**ABOUT THIS EXERCISE**
Give back the material word for word, every line included.
※ ※ ※
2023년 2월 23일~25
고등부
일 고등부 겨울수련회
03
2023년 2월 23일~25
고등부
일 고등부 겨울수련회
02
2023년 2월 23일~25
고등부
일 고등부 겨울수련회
※ ※ ※
**YOUR SOLUTION**
2023년 2월 23일~25
고등부
일 고등부 겨울수련회
03
2023년 2월 23일~25
고등부
일 고등부 겨울수련회
02
2023년 2월 23일~25
고등부
일 고등부 겨울수련회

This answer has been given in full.